Dr. Jess O’Reilly, Tinder’s Canadian relationship expert, is also not surprised by the U of T study results. She explains that they echo findings from Tinder’s 2023 “Year in Swipe” and “Future of Dating” reports, indicating a substantial shift towards self-prioritization and independence amongst Gen Z and Millennial women.

O’Reilly says there are several reasons single women are happier than their male peers. First, women have more of a support network outside of romantic relationships. “Research suggests that women’s friendships, for example, tend to be more intimate, supportive, and satisfying. Previous research also reveals that while men are more likely to draw support from their partners, women draw more support from friendships,” says O’Reilly.
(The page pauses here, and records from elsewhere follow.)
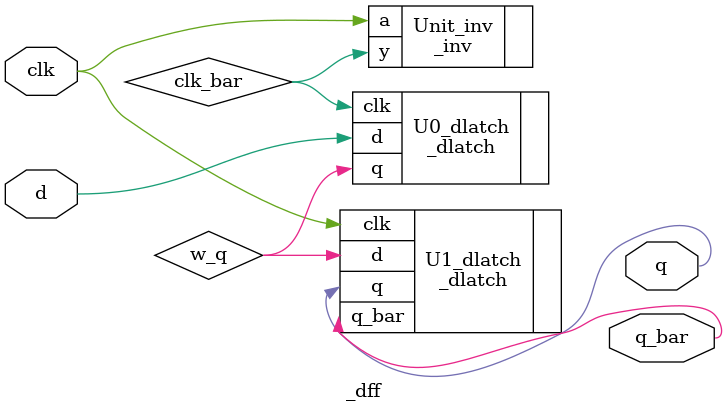
<source format=v>
module _dff(clk, d, q, q_bar);
	input clk, d;
	output q, q_bar;
	wire clk_bar, w_q;
	
	_inv Unit_inv(.a(clk), .y(clk_bar));		// inverting clock
	
	// instance d-latch
	_dlatch U0_dlatch(.clk(clk_bar), .d(d), .q(w_q));		// get w_q to connect next d
	_dlatch U1_dlatch(.clk(clk), .d(w_q), .q(q), .q_bar(q_bar));
	
endmodule

</source>
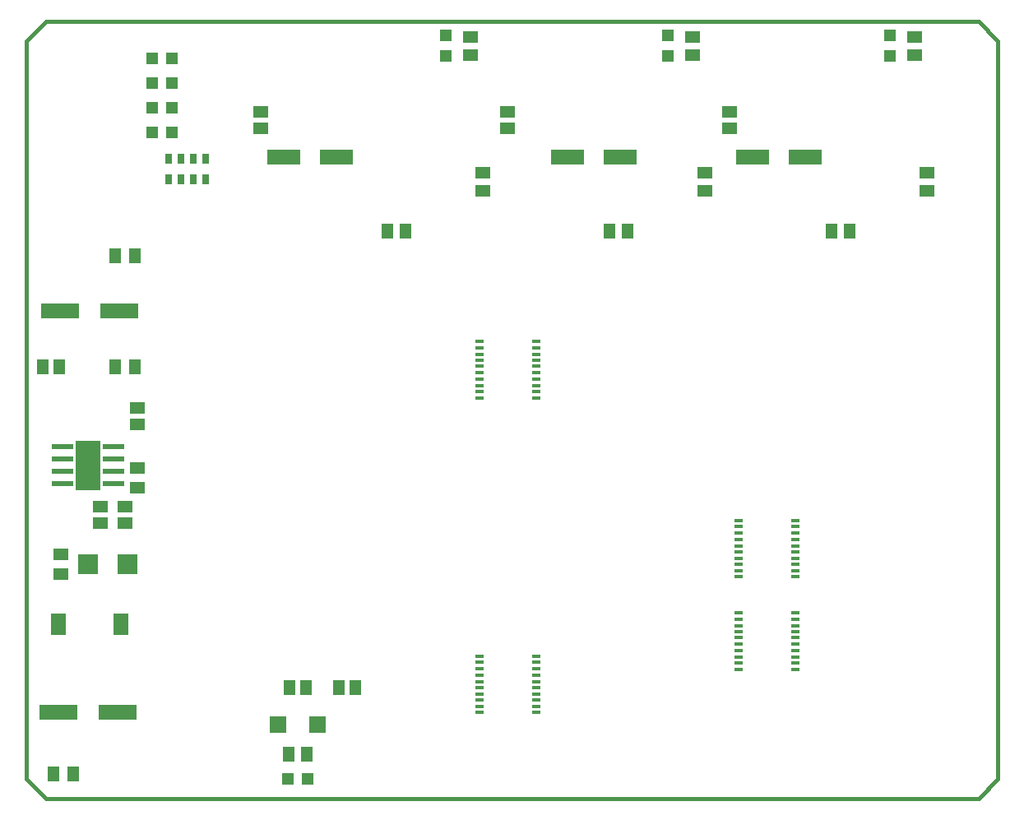
<source format=gtp>
G75*
%MOIN*%
%OFA0B0*%
%FSLAX24Y24*%
%IPPOS*%
%LPD*%
%AMOC8*
5,1,8,0,0,1.08239X$1,22.5*
%
%ADD10C,0.0160*%
%ADD11R,0.0472X0.0472*%
%ADD12R,0.0512X0.0591*%
%ADD13R,0.0591X0.0512*%
%ADD14R,0.1378X0.0630*%
%ADD15R,0.0295X0.0433*%
%ADD16R,0.0866X0.0236*%
%ADD17R,0.1000X0.2000*%
%ADD18R,0.0630X0.0512*%
%ADD19R,0.0512X0.0630*%
%ADD20R,0.1575X0.0630*%
%ADD21R,0.0630X0.0866*%
%ADD22R,0.0354X0.0138*%
%ADD23R,0.0787X0.0787*%
%ADD24R,0.0709X0.0669*%
D10*
X002145Y001680D02*
X039940Y001680D01*
X040727Y002467D01*
X040727Y032389D01*
X039940Y033176D01*
X002145Y033176D01*
X001357Y032389D01*
X001357Y002467D01*
X002145Y001680D01*
D11*
X011944Y002480D03*
X012771Y002480D03*
X007271Y028680D03*
X006444Y028680D03*
X006444Y029680D03*
X007271Y029680D03*
X007271Y030680D03*
X006444Y030680D03*
X006444Y031680D03*
X007271Y031680D03*
X018357Y031767D03*
X018357Y032593D03*
X027357Y032593D03*
X027357Y031767D03*
X036357Y031767D03*
X036357Y032593D03*
D12*
X034731Y024680D03*
X033983Y024680D03*
X025731Y024680D03*
X024983Y024680D03*
X016731Y024680D03*
X015983Y024680D03*
X002692Y019180D03*
X002023Y019180D03*
X012023Y006180D03*
X012692Y006180D03*
X014023Y006180D03*
X014692Y006180D03*
X012731Y003480D03*
X011983Y003480D03*
D13*
X005357Y012845D03*
X005357Y013515D03*
X004357Y013515D03*
X004357Y012845D03*
X005857Y016845D03*
X005857Y017515D03*
X010857Y028845D03*
X010857Y029515D03*
X019357Y031806D03*
X019357Y032554D03*
X020857Y029515D03*
X020857Y028845D03*
X019857Y027054D03*
X019857Y026306D03*
X028357Y031806D03*
X028357Y032554D03*
X029857Y029515D03*
X029857Y028845D03*
X028857Y027054D03*
X028857Y026306D03*
X037357Y031806D03*
X037357Y032554D03*
X037857Y027054D03*
X037857Y026306D03*
D14*
X032920Y027680D03*
X030794Y027680D03*
X025420Y027680D03*
X023294Y027680D03*
X013920Y027680D03*
X011794Y027680D03*
D15*
X008607Y027601D03*
X008107Y027601D03*
X007607Y027601D03*
X007107Y027601D03*
X007107Y026759D03*
X007607Y026759D03*
X008107Y026759D03*
X008607Y026759D03*
D16*
X004881Y015930D03*
X004881Y015430D03*
X004881Y014930D03*
X004881Y014430D03*
X002834Y014430D03*
X002834Y014930D03*
X002834Y015430D03*
X002834Y015930D03*
D17*
X003857Y015180D03*
D18*
X005857Y015074D03*
X005857Y014286D03*
X002757Y011574D03*
X002757Y010786D03*
D19*
X002464Y002680D03*
X003251Y002680D03*
X004964Y019180D03*
X005751Y019180D03*
X005751Y023680D03*
X004964Y023680D03*
D20*
X005109Y021444D03*
X002708Y021444D03*
X002656Y005180D03*
X005058Y005180D03*
D21*
X005176Y008731D03*
X002656Y008731D03*
D22*
X019706Y007448D03*
X019706Y007192D03*
X019706Y006936D03*
X019706Y006680D03*
X019706Y006424D03*
X019706Y006168D03*
X019706Y005912D03*
X019706Y005674D03*
X019706Y005418D03*
X019706Y005162D03*
X022009Y005162D03*
X022009Y005418D03*
X022009Y005674D03*
X022009Y005912D03*
X022009Y006168D03*
X022009Y006424D03*
X022009Y006680D03*
X022009Y006936D03*
X022009Y007192D03*
X022009Y007448D03*
X030206Y007424D03*
X030206Y007168D03*
X030206Y006912D03*
X030206Y007680D03*
X030206Y007936D03*
X030206Y008192D03*
X030206Y008448D03*
X030206Y008686D03*
X030206Y008942D03*
X030206Y009198D03*
X030206Y010662D03*
X030206Y010918D03*
X030206Y011174D03*
X030206Y011412D03*
X030206Y011668D03*
X030206Y011924D03*
X030206Y012180D03*
X030206Y012436D03*
X030206Y012692D03*
X030206Y012948D03*
X032509Y012948D03*
X032509Y012692D03*
X032509Y012436D03*
X032509Y012180D03*
X032509Y011924D03*
X032509Y011668D03*
X032509Y011412D03*
X032509Y011174D03*
X032509Y010918D03*
X032509Y010662D03*
X032509Y009198D03*
X032509Y008942D03*
X032509Y008686D03*
X032509Y008448D03*
X032509Y008192D03*
X032509Y007936D03*
X032509Y007680D03*
X032509Y007424D03*
X032509Y007168D03*
X032509Y006912D03*
X022009Y017912D03*
X022009Y018168D03*
X022009Y018424D03*
X022009Y018680D03*
X022009Y018936D03*
X022009Y019192D03*
X022009Y019448D03*
X022009Y019686D03*
X022009Y019942D03*
X022009Y020198D03*
X019706Y020198D03*
X019706Y019942D03*
X019706Y019686D03*
X019706Y019448D03*
X019706Y019192D03*
X019706Y018936D03*
X019706Y018680D03*
X019706Y018424D03*
X019706Y018168D03*
X019706Y017912D03*
D23*
X005445Y011180D03*
X003870Y011180D03*
D24*
X011550Y004680D03*
X013164Y004680D03*
M02*

</source>
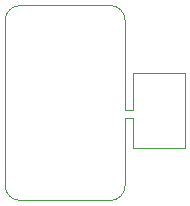
<source format=gbr>
G04 #@! TF.GenerationSoftware,KiCad,Pcbnew,(2017-09-19 revision dddaa7e69)-makepkg*
G04 #@! TF.CreationDate,2017-10-06T17:35:26-07:00*
G04 #@! TF.ProjectId,progAdapt,70726F6741646170742E6B696361645F,rev?*
G04 #@! TF.SameCoordinates,Original*
G04 #@! TF.FileFunction,Profile,NP*
%FSLAX46Y46*%
G04 Gerber Fmt 4.6, Leading zero omitted, Abs format (unit mm)*
G04 Created by KiCad (PCBNEW (2017-09-19 revision dddaa7e69)-makepkg) date 10/06/17 17:35:26*
%MOMM*%
%LPD*%
G01*
G04 APERTURE LIST*
%ADD10C,0.100000*%
G04 APERTURE END LIST*
D10*
X121920000Y-159385000D02*
G75*
G02X123190000Y-158115000I1270000J0D01*
G01*
X130810000Y-158115000D02*
G75*
G02X132080000Y-159385000I0J-1270000D01*
G01*
X132080000Y-173355000D02*
G75*
G02X130810000Y-174625000I-1270000J0D01*
G01*
X123190000Y-174625000D02*
G75*
G02X121920000Y-173355000I0J1270000D01*
G01*
X132080000Y-167640000D02*
X132080000Y-173355000D01*
X132715000Y-167640000D02*
X132080000Y-167640000D01*
X132715000Y-170180000D02*
X132715000Y-167640000D01*
X137160000Y-170180000D02*
X132715000Y-170180000D01*
X137160000Y-163830000D02*
X137160000Y-170180000D01*
X132715000Y-163830000D02*
X137160000Y-163830000D01*
X132715000Y-167005000D02*
X132715000Y-163830000D01*
X132080000Y-167005000D02*
X132715000Y-167005000D01*
X132080000Y-159385000D02*
X132080000Y-167005000D01*
X130810000Y-158115000D02*
X123190000Y-158115000D01*
X123190000Y-174625000D02*
X130810000Y-174625000D01*
X121920000Y-159385000D02*
X121920000Y-173355000D01*
M02*

</source>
Secondly, O’Reilly points out that women tend to do more of the unpaid labour in heterosexual relationships.

“The U of T study suggests that single women outside of hetero relationships often feel relieved from traditional (often unbalanced) household roles, which contributes to a sense of independence and satisfaction,” she says. O’Reilly adds, “Tinder’s data backs this, showing that single Gen Z women value independence in all areas of life, with 51% of young singles balancing dating around personal goals and routines instead of conforming to traditional roles.”

There’s also the question of sexual satisfaction rates in relationships and how they’re often lower for women than men.

As O’Reilly explains, “Women may find solo sex more pleasurable than partnered sex in general (regardless of relationship status), meaning that single women may report higher sexual satisfaction rates.”

But is staying single the answer? Not necessarily.

Relationships of all kinds benefit from self-awareness and independence.

“Rather than forgoing romantic relations entirely, I recommend engaging in consistent reflections on your relational values,” says O’Reilly.

She encourages people to ask themselves a few simple questions. “What makes a relationship satisfying and meaningful?” and “What are the practical and emotional components of a relationship that matter most to you?”

Getting clear on these questions can help you find connections that feel supportive, nurturing, and aligned with your values.

Lastly, if you’re a man who dates women, get curious about their gender experiences. Ask questions, listen actively, and educate yourself on how to support the women in your life better.

O’Reilly says, “Whatever your intentions for relationships may be–whether you’re looking for a long-term love or a casual encounter–knowing your values can help you to feel at ease and confident when dating.”